Jan. 20, 2012 - Seventy armed New Zealand police raid Megaupload founder Kim Dotcom's mansion outside Auckland, acting on a request from the U.S. Federal Bureau of Investigation.
Dotcom and his colleagues Finn Batato, Mathias Ortmann and Bram van der Kolk are served extradition and search warrants, arrested, and taken into custody. As operators of the website, they are charged with online piracy, fraud and money laundering, and their computers and files are seized. Megaupload is closed down. The raid occurs on the same day U.S. lawmakers axe anti-piracy legislation following heavy public opposition.
Feb. 22 - Dotcom is released on bail, but his movements are restricted and he is prohibited from leaving New Zealand. His bail conditions are eventually relaxed to allow him free movement within the country, while the millionaire is given some access to his frozen funds to pay his legal team and living costs.
June 28 - A New Zealand court rules that search warrants used by local police to raid the Dotcom mansion were illegal, and moves by the FBI to copy data from Dotcom's computers to take offshore were also unlawful. The court's action is seen by many as weakening the extradition case against Megaupload.
Aug. 16 - U.S. efforts to extradite Dotcom are dealt another blow as a New Zealand court rules that prosecutors must show evidence to support charges of internet piracy and copyright breaches. The judge in the case says withholding evidence from Dotcom would give Washington a significant advantage in the extradition hearing.
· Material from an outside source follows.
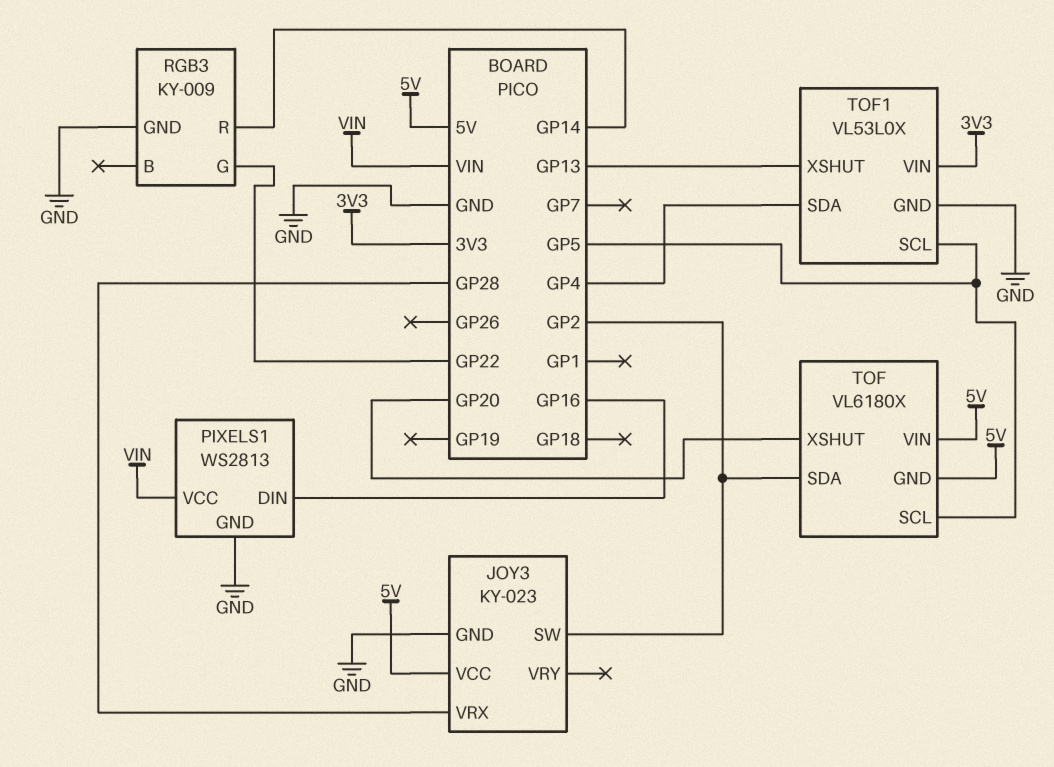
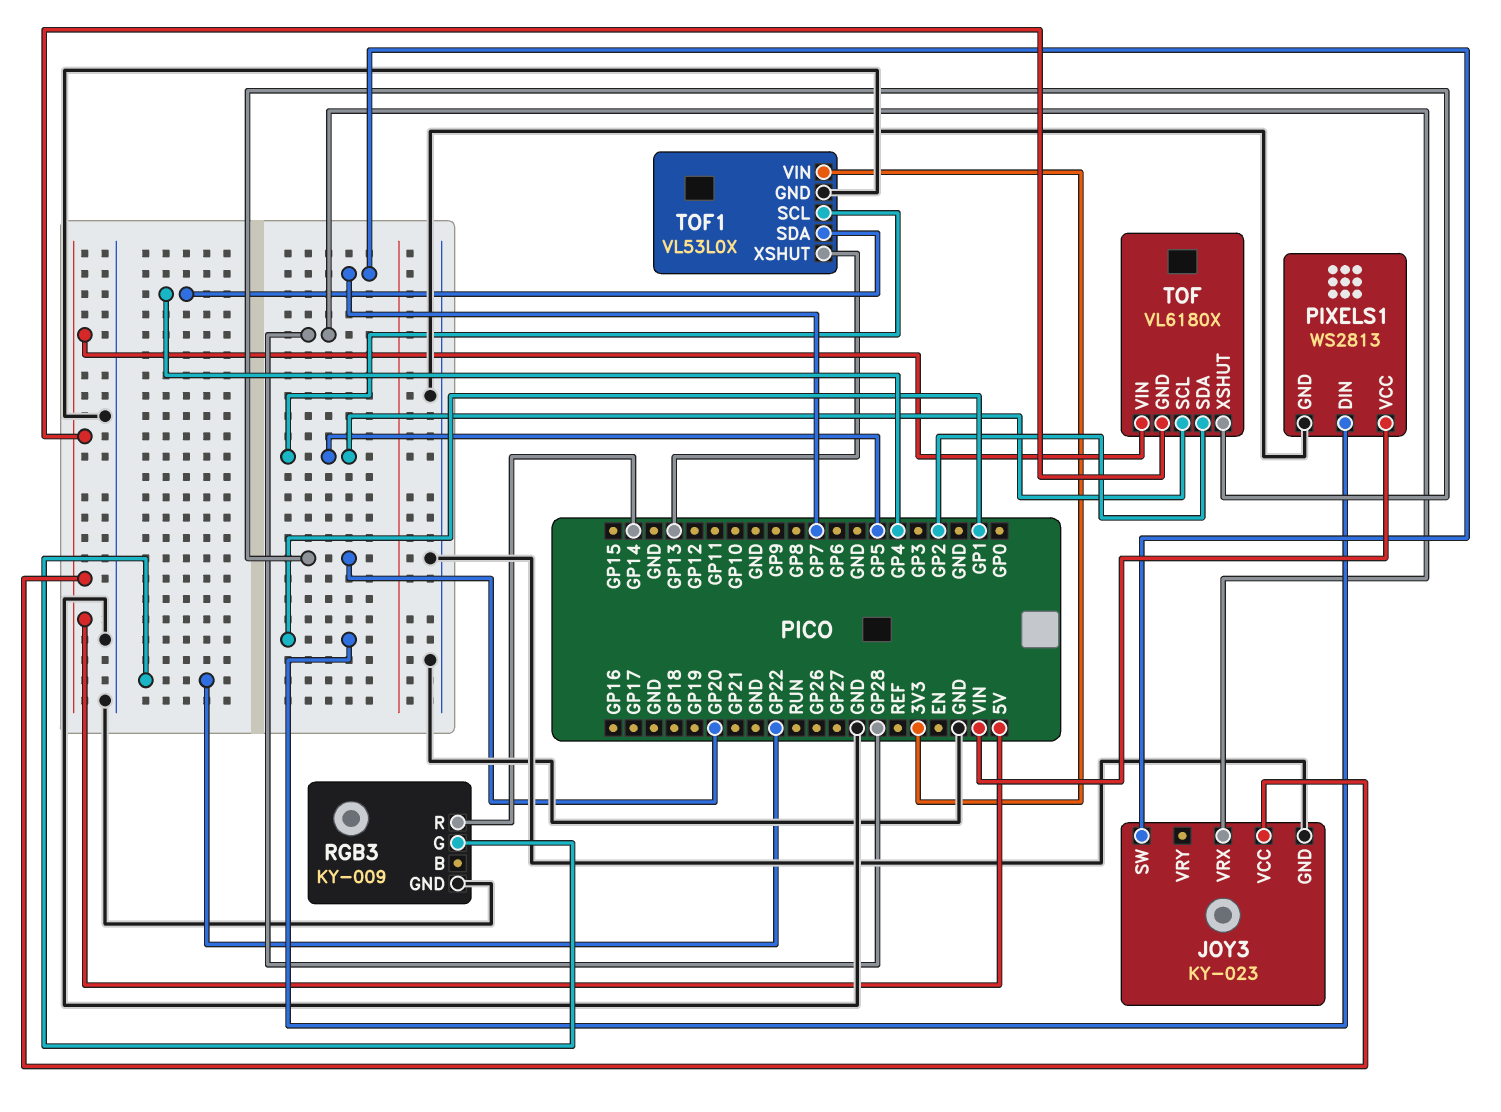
JOY3 pin SW: GP2 -> GP7
PIXELS1 pin DIN: GP16 -> GP1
She also rules that the document used to order his extradition was illegal.
Sept. 27 - New Zealand's Prime Minister admits that the country's spy agency illegally carried out surveillance on Dotcom, a resident of the country, despite a law which prohibits monitoring citizens and residents.
Oct. 10 - A U.S. federal judge rules that the U.S. government's criminal case against Megaupload will proceed, while leaving open the option of dismissing the case at a later date on grounds including the possibility that delays in proceedings have denied Megaupload to its right to due process.
Jan. 20, 2013 - Dotcom is due to launch his new cyberlocker, Mega.co.nz, whose encryption system is designed to offer water-tight privacy protection of user files. The launch comes as Dotcom and his colleagues await their extradition hearing, which has been delayed until August.